The fourth and last type of mission is the “bomb certain locations” type, and this is the kind of mission that caused me to finally quit the game. These suffer from the same problem as the bomber missions, that being that you can’t actually target the things you need to be attacking; before quitting, I tried over and over to find the targets that the game wanted me to destroy, even relenting and following the waypoints in the hopes that they’d lead me to an angle that would let me target my objective, but I never once found either of them. Even in a group of same-named SAMs, I never managed to target the specific one required by the mission, and the frustration of this is compounded by the fact that 2-3 missiles are constantly coming at you while you’re looking. It’s like playing hide-and-seek in a minefield. This is not remotely entertaining, and missions suddenly highlighting the shortcomings of the mechanics was enough to turn me off of the entire thing.
Most of your weapons are useless
I remembered liking Sidewinder missiles when I was young, but looking back, I think I just liked the cool name. In reality, AMRAAM missiles are your everything. They have great range, are incredibly accurate, and typically destroy enemies in one hit. Sidewinders, on the other hand, have something like a third of their range, constantly miss, and seem incapable of destroying a plane by themselves. That’s not even an exaggeration—for all the hours I played learning this game’s ins and outs and making my way through three-fourths of the campaign mode, I never once took an enemy plane out with a lone Sidewinder. It always took at least two, and since their range sucks so bad and you only have 2-4 of them, they’re practically worthless for actually engaging planes. The machine gun is similarly bad, and while I appreciate how realistic it feels to fire a hundred bullets and hit nothing (they are fighter pilots in open space, after all), bullets also have a terrible range that prevents them from being useful for damaging ground units until you’re dangerously close to flying into the ground or a mountain.

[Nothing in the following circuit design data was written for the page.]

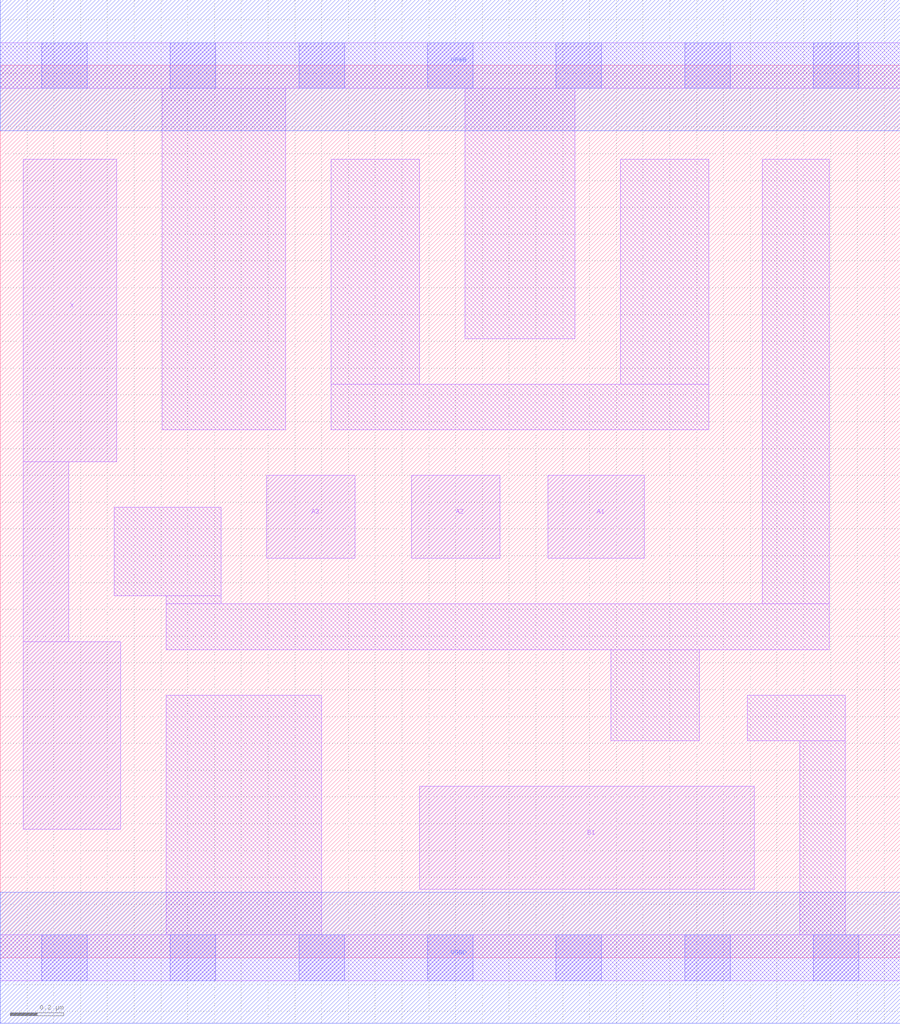
<source format=lef>
# Copyright 2020 The SkyWater PDK Authors
#
# Licensed under the Apache License, Version 2.0 (the "License");
# you may not use this file except in compliance with the License.
# You may obtain a copy of the License at
#
#     https://www.apache.org/licenses/LICENSE-2.0
#
# Unless required by applicable law or agreed to in writing, software
# distributed under the License is distributed on an "AS IS" BASIS,
# WITHOUT WARRANTIES OR CONDITIONS OF ANY KIND, either express or implied.
# See the License for the specific language governing permissions and
# limitations under the License.
#
# SPDX-License-Identifier: Apache-2.0

VERSION 5.7 ;
  NAMESCASESENSITIVE ON ;
  NOWIREEXTENSIONATPIN ON ;
  DIVIDERCHAR "/" ;
  BUSBITCHARS "[]" ;
UNITS
  DATABASE MICRONS 200 ;
END UNITS
MACRO sky130_fd_sc_ms__a31o_1
  CLASS CORE ;
  SOURCE USER ;
  FOREIGN sky130_fd_sc_ms__a31o_1 ;
  ORIGIN  0.000000  0.000000 ;
  SIZE  3.360000 BY  3.330000 ;
  SYMMETRY X Y ;
  SITE unit ;
  PIN A1
    ANTENNAGATEAREA  0.276000 ;
    DIRECTION INPUT ;
    USE SIGNAL ;
    PORT
      LAYER li1 ;
        RECT 2.045000 1.490000 2.405000 1.800000 ;
    END
  END A1
  PIN A2
    ANTENNAGATEAREA  0.276000 ;
    DIRECTION INPUT ;
    USE SIGNAL ;
    PORT
      LAYER li1 ;
        RECT 1.535000 1.490000 1.865000 1.800000 ;
    END
  END A2
  PIN A3
    ANTENNAGATEAREA  0.276000 ;
    DIRECTION INPUT ;
    USE SIGNAL ;
    PORT
      LAYER li1 ;
        RECT 0.995000 1.490000 1.325000 1.800000 ;
    END
  END A3
  PIN B1
    ANTENNAGATEAREA  0.276000 ;
    DIRECTION INPUT ;
    USE SIGNAL ;
    PORT
      LAYER li1 ;
        RECT 1.565000 0.255000 2.815000 0.640000 ;
    END
  END B1
  PIN X
    ANTENNADIFFAREA  0.487300 ;
    DIRECTION OUTPUT ;
    USE SIGNAL ;
    PORT
      LAYER li1 ;
        RECT 0.085000 0.480000 0.450000 1.180000 ;
        RECT 0.085000 1.180000 0.255000 1.850000 ;
        RECT 0.085000 1.850000 0.435000 2.980000 ;
    END
  END X
  PIN VGND
    DIRECTION INOUT ;
    USE GROUND ;
    PORT
      LAYER met1 ;
        RECT 0.000000 -0.245000 3.360000 0.245000 ;
    END
  END VGND
  PIN VPWR
    DIRECTION INOUT ;
    USE POWER ;
    PORT
      LAYER met1 ;
        RECT 0.000000 3.085000 3.360000 3.575000 ;
    END
  END VPWR
  OBS
    LAYER li1 ;
      RECT 0.000000 -0.085000 3.360000 0.085000 ;
      RECT 0.000000  3.245000 3.360000 3.415000 ;
      RECT 0.425000  1.350000 0.825000 1.680000 ;
      RECT 0.605000  1.970000 1.065000 3.245000 ;
      RECT 0.620000  0.085000 1.200000 0.980000 ;
      RECT 0.620000  1.150000 3.095000 1.320000 ;
      RECT 0.620000  1.320000 0.825000 1.350000 ;
      RECT 1.235000  1.970000 2.645000 2.140000 ;
      RECT 1.235000  2.140000 1.565000 2.980000 ;
      RECT 1.735000  2.310000 2.145000 3.245000 ;
      RECT 2.280000  0.810000 2.610000 1.150000 ;
      RECT 2.315000  2.140000 2.645000 2.980000 ;
      RECT 2.790000  0.810000 3.155000 0.980000 ;
      RECT 2.845000  1.320000 3.095000 2.980000 ;
      RECT 2.985000  0.085000 3.155000 0.810000 ;
    LAYER mcon ;
      RECT 0.155000 -0.085000 0.325000 0.085000 ;
      RECT 0.155000  3.245000 0.325000 3.415000 ;
      RECT 0.635000 -0.085000 0.805000 0.085000 ;
      RECT 0.635000  3.245000 0.805000 3.415000 ;
      RECT 1.115000 -0.085000 1.285000 0.085000 ;
      RECT 1.115000  3.245000 1.285000 3.415000 ;
      RECT 1.595000 -0.085000 1.765000 0.085000 ;
      RECT 1.595000  3.245000 1.765000 3.415000 ;
      RECT 2.075000 -0.085000 2.245000 0.085000 ;
      RECT 2.075000  3.245000 2.245000 3.415000 ;
      RECT 2.555000 -0.085000 2.725000 0.085000 ;
      RECT 2.555000  3.245000 2.725000 3.415000 ;
      RECT 3.035000 -0.085000 3.205000 0.085000 ;
      RECT 3.035000  3.245000 3.205000 3.415000 ;
  END
END sky130_fd_sc_ms__a31o_1
END LIBRARY

</source>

This is apparently the first game in the series
Wikipedia claims that this is the game that started the F-22 series (which also includes Raptor and Lightning 3, neither of which I’ve played). I’m open to the possibility of Wikipedia being wrong—it certainly wouldn’t be the first time—but my inability to find an earlier game lends credence to the claim. Why call it Lightning 2 if it’s the first game in the series, though? Talk about a weird decision.
Decent graphics, repetitive music
For a game released in 1996, the graphics here are actually surprisingly pretty. I mean, the N64 released in 1996 and 3D was suddenly a big thing. We’re talking about the same year Super Mario RPG and The Elder Scrolls II: Daggerfall were released. It’s kind of amazing how advanced the graphics look compared to others of the time, and while they obviously don’t hold up to modern standards, they still have charm to them. The music, on the other hand, is an abomination. That’s not to say that it’s bad, because it isn’t, but there only seem to be two songs in the entire game: the title screen song, and the one that plays in missions. In all missions. Over and over and over and over again until the notes are trapped in your skull, clawing their way out with a vengeance. The sound effects were worth all the trouble it took to enable them, but getting the music working was a huge mistake.